* _Exercise description_
What lines below contain the string "edge"? List them all.

* _Data for processing_

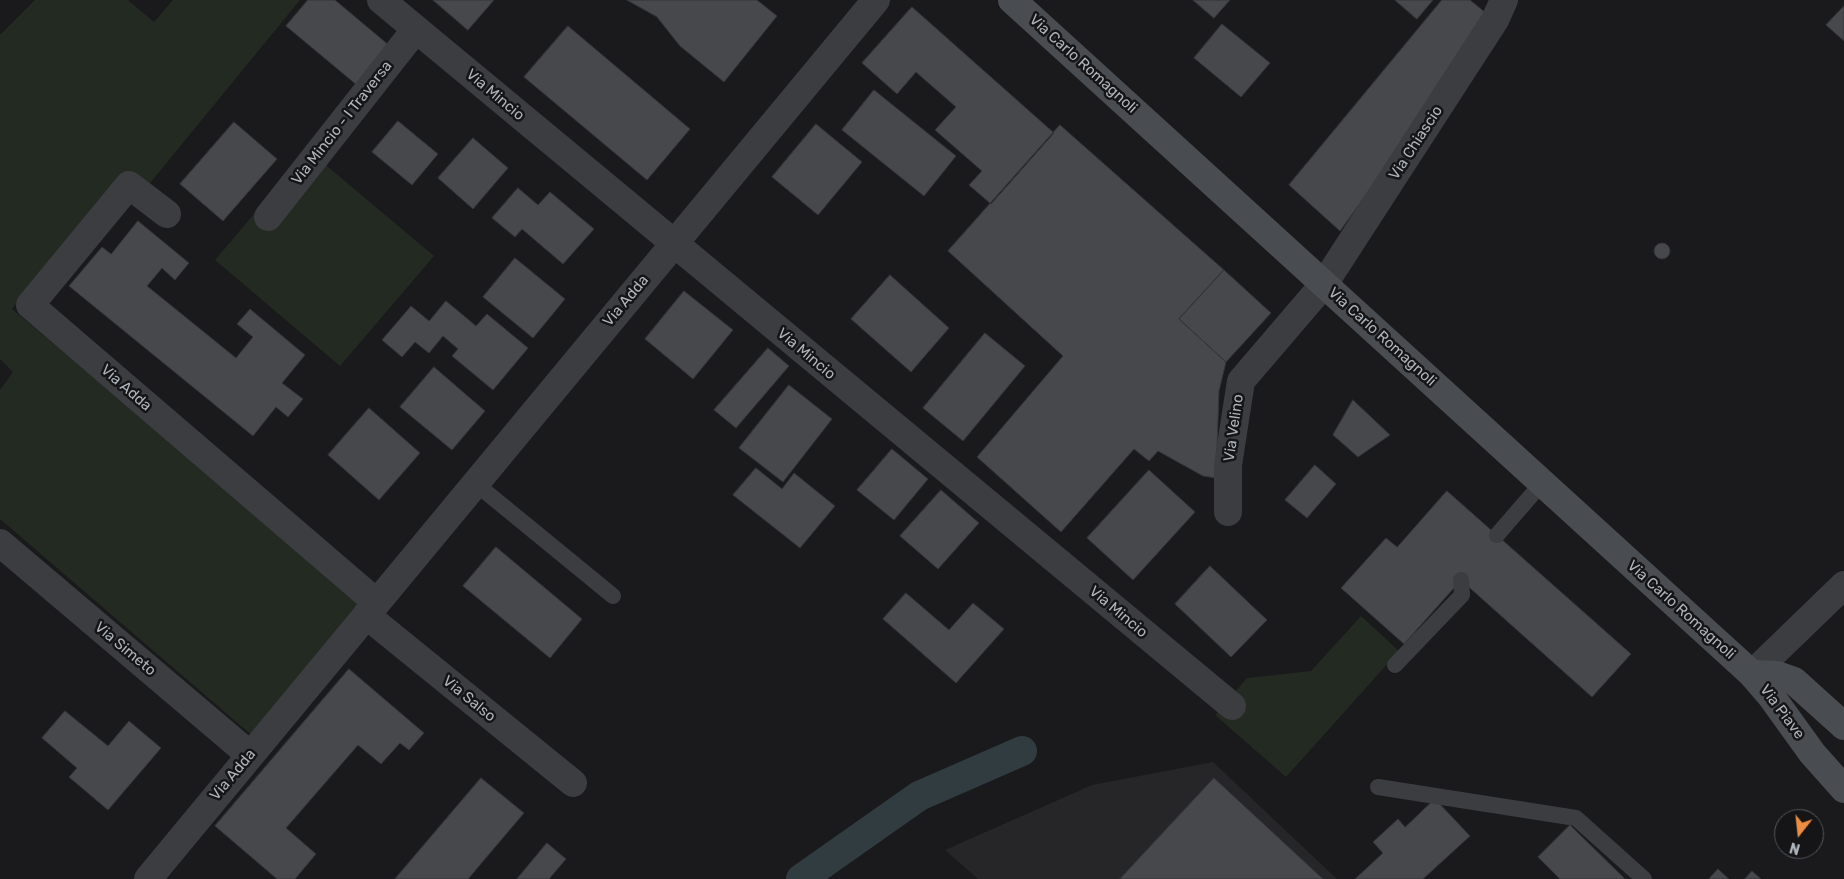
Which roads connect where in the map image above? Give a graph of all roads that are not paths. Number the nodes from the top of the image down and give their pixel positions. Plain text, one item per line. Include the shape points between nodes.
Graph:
1 (381, 0) edge
2 (876, 0) edge
3 (1012, 0) edge
4 (1504, 0) edge
5 (416, 29) junction
6 (167, 214) dead end
7 (268, 217) dead end
8 (674, 244) junction
9 (1324, 284) junction
10 (475, 483) junction
11 (1542, 483) junction
12 (1228, 512) dead end
13 (1497, 535) dead end
14 (0, 543) edge
15 (1461, 580) dead end
16 (1844, 585) edge
17 (613, 596) dead end
18 (371, 609) junction
19 (1394, 665) dead end
20 (1752, 674) junction
21 (1232, 706) dead end
22 (1844, 726) edge
23 (250, 756) junction
24 (573, 783) dead end
25 (1378, 787) dead end
26 (1844, 788) edge
27 (148, 879) edge
28 (1644, 879) edge

1 - 5 street, Via Mincio
2 - 8 street, Via Adda
3 - 9 main road, Via Carlo Romagnoli
4 - 9 street, Via Chiascio via 1496,20
5 - 7 street, Via Mincio - I Traversa
5 - 8 street, Via Mincio
6 - 18 street, Via Adda via 129,185 30,306
8 - 10 street, Via Adda
8 - 21 street, Via Mincio
9 - 11 main road, Via Carlo Romagnoli
9 - 12 street, Via Velino via 1241,381 1228,465
10 - 17 lane
10 - 18 street, Via Adda
11 - 13 lane
11 - 20 main road, Via Carlo Romagnoli
14 - 23 street, Via Simeto
15 - 19 lane via 1462,595
16 - 20 street
18 - 23 street, Via Adda
18 - 24 street, Via Salso
20 - 22 main road, Via Piave via 1777,675 1794,681
20 - 26 main road, Via Piave via 1812,753
23 - 27 street, Via Adda
25 - 28 lane via 1576,818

* _Response to this task_
1 (381, 0) edge
2 (876, 0) edge
3 (1012, 0) edge
4 (1504, 0) edge
14 (0, 543) edge
16 (1844, 585) edge
22 (1844, 726) edge
26 (1844, 788) edge
27 (148, 879) edge
28 (1644, 879) edge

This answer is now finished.